By Dhanika Pineda
With edits by Lilibeth Garcia

Sahana Vij has always been surrounded by food. The granddaughter of Indian immigrants, she grew up in a Seattle home with a bustling kitchen full of spices. Her mother taught her to make garlic bread and French toast when she was 5. Now 18, Vij is a self-taught baker who’s sharing her recipes with the world through her new cookbook, Bake Away.

Featuring 20 of her original recipes, Bake Away has been in the works since her first year of high school. It hit the shelves Oct. 26.

Each recipe in the cookbook is tied to a location. The first, for citrus poppy seed bread, is inspired by Vij’s memory of picking fruit in her grandfather’s garden in Temescal Valley, about an hour away from UCI. In fact, the proximity of her grandparents was a large factor in her decision to become an Anteater.

UCI “was a good fit for me because of how much family is around me,” Vij says. “Family is a really big part of my life – something I can rely on – and I go visit them throughout the country a lot. Each Bake Away recipe comes from a different city and a different experience I’ve had with my family.”

Although she aspires to own a bakery one day, the UCI first-year intends to major in literary journalism and minor in environmental science.

“I entered UCI as undeclared to give myself some room this year to explore other options as well. However, now that I am in Humanities Core, I know I want to dive into journalism in my later years of undergrad,” Vij says. “I also have a strong interest in our environment, the impact humans have on it and the human responsibility to fix it. I want to help the public understand what they can do [about the future of our planet] and write about a topic I am passionate about.”

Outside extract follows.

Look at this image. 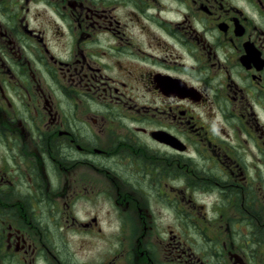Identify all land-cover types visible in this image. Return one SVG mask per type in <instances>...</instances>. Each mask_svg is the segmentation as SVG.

While she still has four years to go until graduation, Vij is already making an impact with her words. People magazine recently selected her as one of the “Girls Changing the World in 2021.

The proceeds from Bake Away will go to No Kid Hungry, a nonprofit working to end child hunger that provides 10 meals for every dollar donated. All Vij’s author royalties as well as certain percentages of book sales, depending on the vendor, will be donated to the organization.

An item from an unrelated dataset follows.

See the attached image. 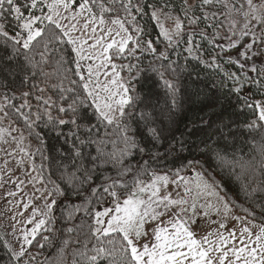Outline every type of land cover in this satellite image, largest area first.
<instances>
[{"label": "snow or ice", "instance_id": "1", "mask_svg": "<svg viewBox=\"0 0 264 264\" xmlns=\"http://www.w3.org/2000/svg\"><path fill=\"white\" fill-rule=\"evenodd\" d=\"M181 45L184 64L171 59ZM258 54L264 0H0V264H264V203L259 220L243 205L237 214L225 183L264 201V67H247ZM189 57L222 74L202 102L213 112L227 104L234 119L213 127L202 116L178 138ZM160 90L163 113L151 103ZM45 129L67 150L52 155ZM199 133L219 180L195 158L167 171L131 163L154 148L158 158L165 143L169 155L183 150ZM97 171L102 183L66 214L87 219L37 261L31 249L51 245L61 185L78 190Z\"/></svg>", "mask_w": 264, "mask_h": 264}, {"label": "trees", "instance_id": "2", "mask_svg": "<svg viewBox=\"0 0 264 264\" xmlns=\"http://www.w3.org/2000/svg\"><path fill=\"white\" fill-rule=\"evenodd\" d=\"M147 21V18H145ZM149 26V31L152 36H155L158 32V29L154 27L153 22L147 21ZM223 31V30H222ZM218 43H222V40ZM163 47V45H161ZM202 47L208 50V54H212V46L208 45L207 42L202 44ZM184 45H181L178 51L181 52L180 56H177L175 53L171 54L172 60H177L180 64L185 63L184 57L187 56V53L183 51ZM215 51H219L218 48ZM261 49H259V53ZM261 57L264 58V55L260 54ZM207 58V56H205ZM226 59V56H225ZM146 63V61H145ZM255 65L260 68L264 67V63L256 62ZM225 67H229V65L225 64ZM232 71H239L238 67L235 65H231ZM250 75L255 77L256 73H251ZM222 79V74L216 72L212 69L204 67L203 64L198 63L195 60H192L190 57L188 58V67L187 71L181 74V103L183 104V110L176 117V129L175 135L179 138L181 132H185L189 129H194L195 127H200L199 124L195 123L199 120L200 117H205L215 123H219L221 120L224 122H228L234 117L231 114V109L224 105L223 108H220L216 111H209L208 108L205 107V103H203L204 94L208 93L211 95L213 93L212 85L218 83ZM151 103L156 106L158 112H166V99L164 97L163 91H157L155 95H153ZM47 133V140L49 144V150L52 155H57L58 153L54 152L55 148H63L67 150V146L63 144V138L56 137L54 133L50 130H44ZM67 131V129H65ZM204 133L192 134L190 136H185L183 139L188 141L187 146L180 150V146L177 145V150L175 152H171L169 155L168 152L171 151L168 144L165 143L163 145L158 146V158L149 159V156H156L157 149L154 148L151 153L137 155L131 161L132 164L142 163L143 161H147L153 168L158 171H167L169 169H173L175 167H179L182 163H186L187 160L195 158L200 161L199 167H202L208 173L215 174L216 178L219 180L223 176L222 173L216 168L214 157L209 154L202 153L197 145L200 144V140L204 139ZM173 143H175L173 141ZM239 141H237V146H239ZM67 162V161H65ZM53 171L56 173L53 178L56 179L59 175L61 169H58L57 165L53 164ZM115 175L114 172L110 173ZM191 174V173H189ZM103 181L102 171H97L91 183H86L82 187H79L78 190H74L71 187H68L64 184L61 186L65 188V195L57 198V205L54 210V215L56 217V222L54 225L55 235L52 233H46L47 235L52 236L51 245L46 246L44 249H39L38 247H33L31 251L35 253H39L37 255V261H43L46 257L49 259L56 255L57 249L59 247V242L63 239L68 238V234L64 231L66 227L73 226L80 223L81 219H87L84 217L83 213L77 214L75 220L69 222L66 220V214L68 211H71L74 207L84 206L88 198L91 197V189L98 187ZM226 189L228 191L229 199L235 202L237 214L243 215L244 213L239 210V206L243 205L244 207L253 208L256 212L257 219L259 220L261 215V205L264 201L261 200V194H257L254 198V202L250 201L246 198L239 190V188L232 184L231 182H225ZM39 239V237L37 238ZM0 258H4L3 249H0Z\"/></svg>", "mask_w": 264, "mask_h": 264}, {"label": "rangeland", "instance_id": "3", "mask_svg": "<svg viewBox=\"0 0 264 264\" xmlns=\"http://www.w3.org/2000/svg\"><path fill=\"white\" fill-rule=\"evenodd\" d=\"M219 42H220V41H219ZM222 43H223V44H226L227 41L222 40ZM240 50L242 51L243 49L241 48ZM254 50H255L257 53H259V48L254 49ZM230 54L233 56V58H238V59H241V60L243 61V58H242V57L237 56V53H236V50H235V49H233L232 52H231ZM256 62H258V63H259V62H260V63H264V58L261 57L260 54H258V55H256L255 57H253V59H252L251 61L248 62V65H247L248 69L250 70L251 65H252L253 63L255 64ZM37 203H39V201H37ZM3 207H4V202H3V201H0V210H2ZM9 215H11V213H9ZM25 216H27V213H25ZM213 219H216V217L213 216ZM0 223H6V218H0ZM234 223H235V222H234ZM229 224H230V226L233 225L232 221H230ZM28 227H31V225H28ZM209 227H210V228H214L215 225H209Z\"/></svg>", "mask_w": 264, "mask_h": 264}, {"label": "crops", "instance_id": "4", "mask_svg": "<svg viewBox=\"0 0 264 264\" xmlns=\"http://www.w3.org/2000/svg\"><path fill=\"white\" fill-rule=\"evenodd\" d=\"M233 225L230 226V224L228 225L229 228L233 227L235 225L234 221H232Z\"/></svg>", "mask_w": 264, "mask_h": 264}]
</instances>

Growing up, she and her family would volunteer together at various women’s and children’s centers. Partnering with No Kid Hungry made sense to her, since the book revolves around food and because she knows how dire food scarcity can be, especially during the pandemic.

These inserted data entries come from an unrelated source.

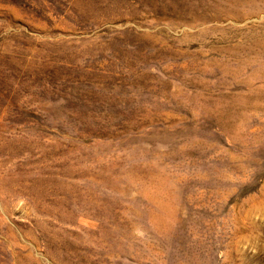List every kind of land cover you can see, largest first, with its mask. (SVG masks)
Listing matches in <instances>:
<instances>
[{
    "label": "rangeland",
    "instance_id": "1",
    "mask_svg": "<svg viewBox=\"0 0 264 264\" xmlns=\"http://www.w3.org/2000/svg\"><path fill=\"white\" fill-rule=\"evenodd\" d=\"M0 264H264V0H0Z\"/></svg>",
    "mask_w": 264,
    "mask_h": 264
}]
</instances>
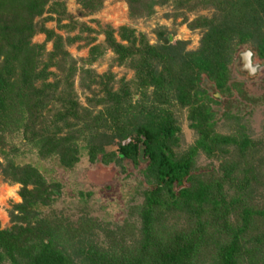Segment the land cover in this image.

When Vij isn’t baking, writing about food or getting involved in her community, she’s enjoying being a student. “I wanted to major in a humanities subject because I'm not just majoring in journalism; it’s as if I'm also majoring in art, history, literature, philosophy and performing arts,” she says. “The most beneficial aspect of the humanities curriculum is that each of these interest areas intersects with the rest. You can't really study one without experiencing the others. I not only grow and improve my writing skills, I also get to learn about how animals have anthropomorphic meaning, the history of the alphabet through Ovid and the impact of the performing arts through Shakespeare.”